Born Chaim Witz in Haifa, Israel, he didn’t move to America until he was eight years old when his parents split, and his mother decided to emigrate to Queens, New York. When asked by Goldmine Magazine to put together a list of the ten albums that changed his life, in true Simmons fashion, the list began with a spiel explaining the exact context behind why those records changed his life.

Most of them come from the pre-to-early rock and roll period, which is the period of time that inspired Simmons the most. As he puts it, “I came to America with my mother in 1958, and I had never heard of rock and roll, and I actually had never seen a television set. We didn’t have one. We were very poor in Israel, and I never could have imagined that there was a magic box where people flew through the air and there were monsters and the Empire State Building and King Kong.”

The very idea of pop culture and youth culture was more or less new to the young Simmons. When he puts it like that, it’s easy to see where the very concept of Kiss comes from. Imagine moving to a new country and seeing all this new culture for the first time. Not only that, but you do so at an age where you’re old enough to understand it but young enough to be the target audience.

What else is Kiss but all that inspiration coming together in one place? Hearing the music of Chuck Berry and Elvis Presley and having it have just as much effect as reading a Fantastic Four comic or watching Godzilla fight Mothra on TV. Going to the movie theatre for the first time and watching Dr No or The Music Man, then coming home to see this bunch of Limeys on Sullivan calling themselves The Beatles.

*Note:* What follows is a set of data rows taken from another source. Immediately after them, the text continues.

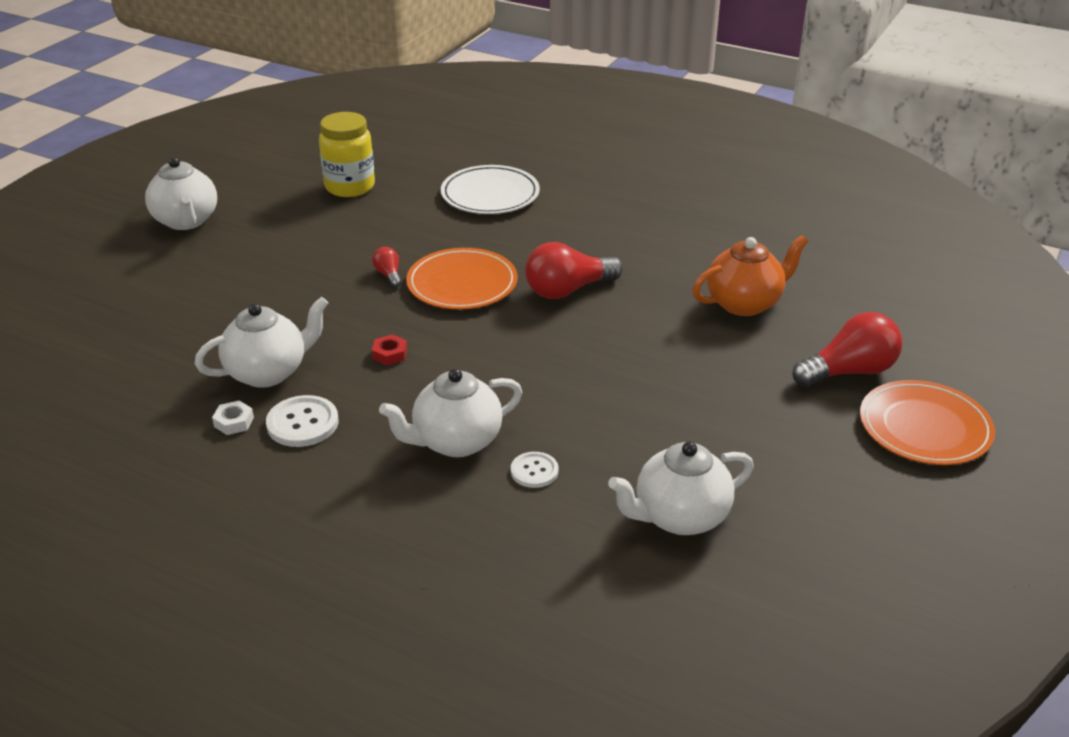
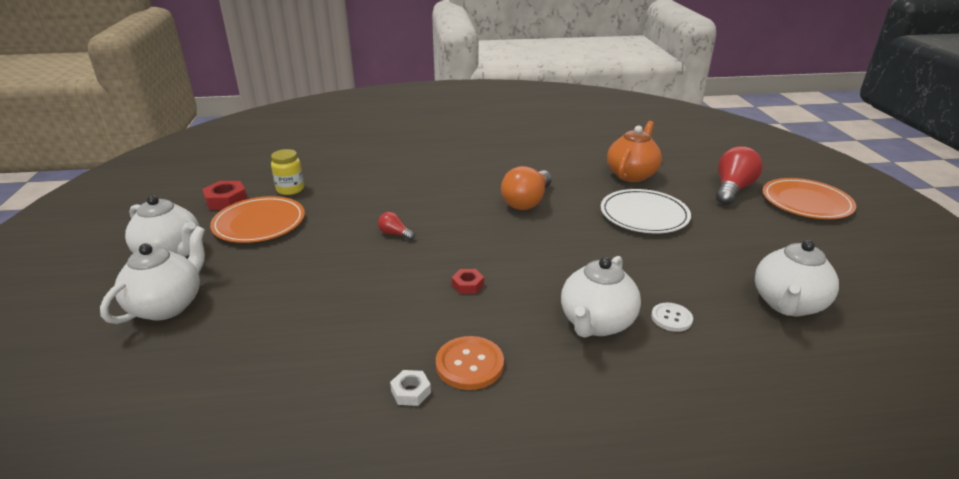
camera: 35 degrees left, 5 degrees down
white teapot [195,297,328,388] -> white teapot moved to [100,226,205,324]
white button [266,395,339,447] -> orange button [436,336,504,390]
yellow jar [319,112,375,197] -> yellow jar [271,149,304,195], size x0.65
orange plate [406,248,518,309] -> orange plate moved to [210,196,305,243]
white plate [441,165,540,214] -> white plate moved to [601,189,691,233]
red light bulb [525,242,623,299] -> orange light bulb [501,166,552,210]
none -> red nut [202,181,247,210]

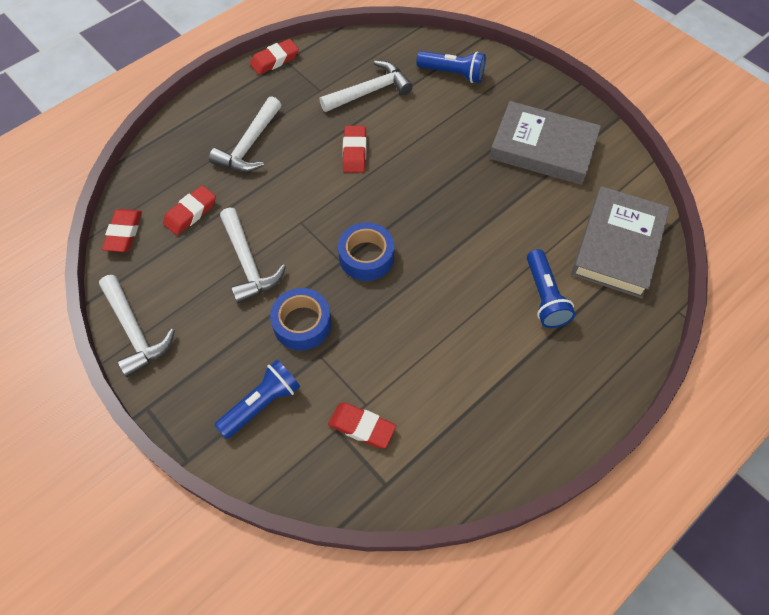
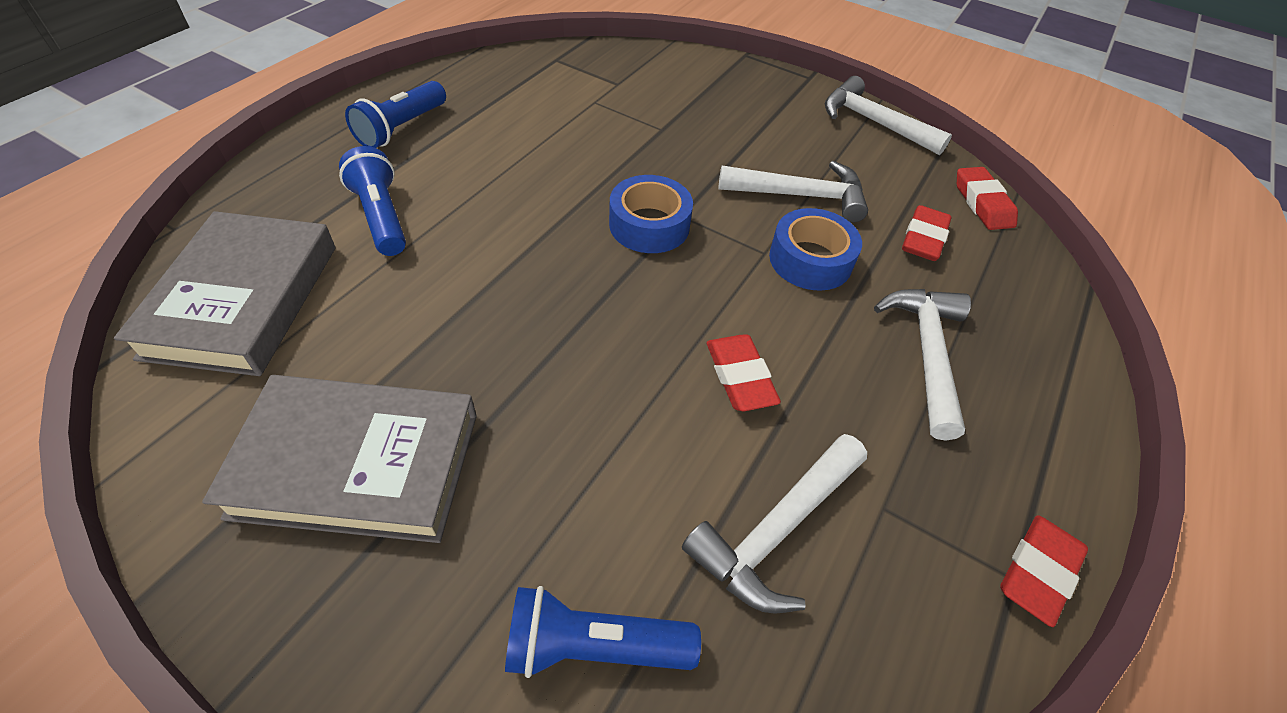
camera: 160 degrees right, 10 degrees down
blue flashlight [215,360,300,439] -> blue flashlight moved to [345,81,446,148]
white hammer [220,207,286,304] -> white hammer turned 135 degrees clockwise [718,161,868,222]
blue tape [270,288,331,351] -> blue tape moved to [769,208,862,291]
red eraser [328,403,396,448] -> none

After all, for all their fearsome image, Kiss’ music never really got past being a mix of Chuck Berry and early Beatles with a bit of glam heaviness thrown in for good measure. That is the nature of inspiration, though. We are, consciously or unconsciously, inspired by everything that surrounds us. Sure, Simmons rhapsodises about Little Richard and Ray Charles, but the music alone doesn’t bring Kiss to life.

The best part of it is that inspiration never stops. While Simmons moved to America and discovered all this for the first time, that doesn’t make his experience more or less meaningful than anyone else. It just meant he decided that all these things that were making his world a bigger, more exciting place could coexist as one entity. Really, anyone can do that, no matter where or when they’re from!